Faits et procédure. Soutenant que deux chansons contrefaisaient la composition musicale, dont il est l'auteur, M. A a assigné M. B, tant en sa qualité d'auteur-compositeur qu'en sa qualité d'éditeur des deux œuvres arguées de contrefaçon, ainsi que le coauteur des arrangements et le coéditeur, aux fins d'obtenir réparation de l'atteinte prétendument portée à ses droits moraux et patrimoniaux .
Il a, ensuite, attrait à l'instance l’auteur d'une partie des paroles écrites en arabe de l'œuvre de l’une des deux œuvres prétendument contrefaisantes.
Par un arrêt 21 avril 2020, rendu sur renvoi après cassation (Cass. civ. 1, 30 septembre 2015, n° 14-11.944, FS-P+B+I N° Lexbase : A7904NR8, F. Fajgenbaum et Th. Lachacinski, Lexbase Affaires, octobre 2015, n° 441 N° Lexbase : N9523BUA), la cour d’appel de Versailles (CA Versailles, 21 avril 2020, n° 16/00766 N° Lexbase : A93563KQ) a rejeté les demandes du titulaire de droits, lequel a formé un nouveau pourvoi.
Décision. La Cour de cassation va rejeter le pourvoi.

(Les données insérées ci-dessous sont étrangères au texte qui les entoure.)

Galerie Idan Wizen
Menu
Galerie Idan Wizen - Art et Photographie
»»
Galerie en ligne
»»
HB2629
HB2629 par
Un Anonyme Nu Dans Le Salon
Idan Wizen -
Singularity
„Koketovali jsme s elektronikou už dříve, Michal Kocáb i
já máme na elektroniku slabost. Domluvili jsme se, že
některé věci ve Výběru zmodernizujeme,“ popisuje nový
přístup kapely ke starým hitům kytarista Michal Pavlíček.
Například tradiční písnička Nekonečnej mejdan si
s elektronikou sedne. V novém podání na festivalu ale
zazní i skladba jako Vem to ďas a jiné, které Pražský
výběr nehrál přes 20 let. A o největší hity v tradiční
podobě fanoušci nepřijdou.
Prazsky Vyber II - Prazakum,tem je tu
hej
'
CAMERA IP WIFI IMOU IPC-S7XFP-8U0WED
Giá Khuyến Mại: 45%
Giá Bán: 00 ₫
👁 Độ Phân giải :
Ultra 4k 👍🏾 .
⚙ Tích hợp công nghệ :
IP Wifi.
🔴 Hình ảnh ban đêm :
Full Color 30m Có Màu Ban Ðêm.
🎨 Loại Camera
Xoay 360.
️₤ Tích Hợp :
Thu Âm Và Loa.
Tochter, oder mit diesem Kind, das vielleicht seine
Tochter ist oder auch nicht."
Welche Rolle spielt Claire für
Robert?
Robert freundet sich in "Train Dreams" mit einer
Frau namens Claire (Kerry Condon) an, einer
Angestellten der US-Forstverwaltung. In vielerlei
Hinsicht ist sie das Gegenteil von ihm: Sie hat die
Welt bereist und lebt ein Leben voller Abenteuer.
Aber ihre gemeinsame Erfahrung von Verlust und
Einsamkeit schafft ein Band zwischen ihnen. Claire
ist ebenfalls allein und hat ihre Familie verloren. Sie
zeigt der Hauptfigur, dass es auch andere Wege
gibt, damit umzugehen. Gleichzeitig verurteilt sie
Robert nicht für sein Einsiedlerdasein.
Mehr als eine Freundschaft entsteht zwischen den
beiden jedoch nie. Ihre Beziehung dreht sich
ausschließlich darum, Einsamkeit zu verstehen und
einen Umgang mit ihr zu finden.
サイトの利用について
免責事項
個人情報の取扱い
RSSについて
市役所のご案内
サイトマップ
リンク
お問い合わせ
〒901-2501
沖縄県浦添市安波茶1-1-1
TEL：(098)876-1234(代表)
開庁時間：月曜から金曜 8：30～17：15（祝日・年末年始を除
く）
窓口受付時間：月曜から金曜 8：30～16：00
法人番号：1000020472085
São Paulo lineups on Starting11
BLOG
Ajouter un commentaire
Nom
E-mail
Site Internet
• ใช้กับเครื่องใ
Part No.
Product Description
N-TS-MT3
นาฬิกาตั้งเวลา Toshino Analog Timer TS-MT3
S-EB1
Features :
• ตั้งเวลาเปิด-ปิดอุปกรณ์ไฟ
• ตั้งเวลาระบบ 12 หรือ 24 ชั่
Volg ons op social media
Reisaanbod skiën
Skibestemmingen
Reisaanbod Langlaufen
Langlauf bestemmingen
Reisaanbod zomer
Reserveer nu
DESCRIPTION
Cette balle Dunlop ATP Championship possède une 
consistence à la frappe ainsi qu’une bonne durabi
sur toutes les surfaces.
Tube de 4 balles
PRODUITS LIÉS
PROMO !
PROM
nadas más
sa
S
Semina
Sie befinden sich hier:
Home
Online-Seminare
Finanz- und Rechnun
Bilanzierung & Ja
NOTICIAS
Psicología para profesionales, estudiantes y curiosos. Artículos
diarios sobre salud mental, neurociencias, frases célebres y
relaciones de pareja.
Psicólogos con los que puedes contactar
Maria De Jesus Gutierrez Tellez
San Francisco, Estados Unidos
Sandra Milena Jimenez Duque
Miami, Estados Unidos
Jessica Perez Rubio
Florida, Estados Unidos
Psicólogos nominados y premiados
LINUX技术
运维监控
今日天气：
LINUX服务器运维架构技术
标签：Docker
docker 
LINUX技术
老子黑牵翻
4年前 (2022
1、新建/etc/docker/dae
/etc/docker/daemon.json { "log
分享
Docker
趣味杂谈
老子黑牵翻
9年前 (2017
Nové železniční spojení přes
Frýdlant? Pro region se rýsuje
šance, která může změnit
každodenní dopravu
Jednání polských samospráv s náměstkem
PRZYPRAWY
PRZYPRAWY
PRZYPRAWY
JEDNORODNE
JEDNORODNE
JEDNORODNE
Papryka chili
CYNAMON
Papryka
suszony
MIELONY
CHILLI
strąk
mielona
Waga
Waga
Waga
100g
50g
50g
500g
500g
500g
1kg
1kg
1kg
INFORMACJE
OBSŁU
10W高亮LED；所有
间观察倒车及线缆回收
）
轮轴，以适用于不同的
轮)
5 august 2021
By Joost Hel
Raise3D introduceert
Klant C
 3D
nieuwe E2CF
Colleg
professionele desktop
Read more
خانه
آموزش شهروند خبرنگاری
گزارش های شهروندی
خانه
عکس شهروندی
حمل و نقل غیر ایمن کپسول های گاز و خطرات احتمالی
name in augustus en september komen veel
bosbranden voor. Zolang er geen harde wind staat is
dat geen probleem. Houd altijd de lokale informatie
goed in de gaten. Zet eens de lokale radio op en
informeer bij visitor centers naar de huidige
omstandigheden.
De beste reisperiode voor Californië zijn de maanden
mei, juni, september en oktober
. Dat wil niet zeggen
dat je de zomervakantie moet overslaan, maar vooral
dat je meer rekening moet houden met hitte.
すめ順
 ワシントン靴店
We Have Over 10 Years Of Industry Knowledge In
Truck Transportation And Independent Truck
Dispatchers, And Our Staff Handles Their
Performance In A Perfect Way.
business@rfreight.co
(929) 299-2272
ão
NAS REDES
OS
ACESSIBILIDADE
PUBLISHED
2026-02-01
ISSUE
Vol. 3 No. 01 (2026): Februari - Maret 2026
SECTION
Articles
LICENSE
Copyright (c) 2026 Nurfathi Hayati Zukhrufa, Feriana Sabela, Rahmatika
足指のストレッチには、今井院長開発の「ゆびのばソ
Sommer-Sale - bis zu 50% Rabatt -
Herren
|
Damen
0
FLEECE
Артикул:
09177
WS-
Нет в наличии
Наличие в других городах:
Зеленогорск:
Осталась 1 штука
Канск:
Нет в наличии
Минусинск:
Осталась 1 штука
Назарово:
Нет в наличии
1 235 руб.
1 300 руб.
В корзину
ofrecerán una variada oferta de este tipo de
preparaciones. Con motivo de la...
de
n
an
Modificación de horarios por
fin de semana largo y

Elle rappelle d’abord qu’il résulte des articles L. 111-1 N° Lexbase : L2838HPS, L. 111-2 N° Lexbase : L3329ADN, L. 122-4 N° Lexbase : L3360ADS du Code de la propriété intellectuelle que l'auteur d'une œuvre de l'esprit jouit sur celle-ci, du seul fait de sa création et indépendamment de toute divulgation publique, d'un droit de propriété incorporelle exclusif et opposable à tous, et que la contrefaçon de cette œuvre résulte, indépendamment de toute faute ou mauvaise foi, de sa seule reproduction et ne peut être écartée que lorsque celui qui la conteste démontre que les similitudes existant entre les deux œuvres procèdent d'une rencontre fortuite ou de réminiscences issues d'une source d'inspiration commune.
Ainsi, la Haute juridiction relève que la cour d’appel a fort justement rappelé qu'il appartient à celui qui invoque l'existence d'une rencontre fortuite d'en rapporter la preuve par la production de tous éléments utiles. Et, c'est dans l'exercice de son pouvoir souverain d'appréciation des éléments de fait et de preuve qui lui étaient soumis, sans accueillir une exception de bonne foi ni inverser la charge de la preuve, que la cour d'appel a estimé que le prétendu contrefacteur, auteur des deux chansons litigieuses, établissait que la chanson originale avait eu une diffusion limitée en Suisse sur la station « Radio Rhône », ainsi que dans un bar et des discothèques, et que, s’il s'est produit à Lausanne les 11 et 12 juin 1994, cette station n'y était pas reçue et les établissements en cause en étaient éloignés, de sorte qu'il n'en avait pas eu connaissance et que les similitudes entre les œuvres en cause résultaient d'une rencontre fortuite, exclusive d'une contrefaçon.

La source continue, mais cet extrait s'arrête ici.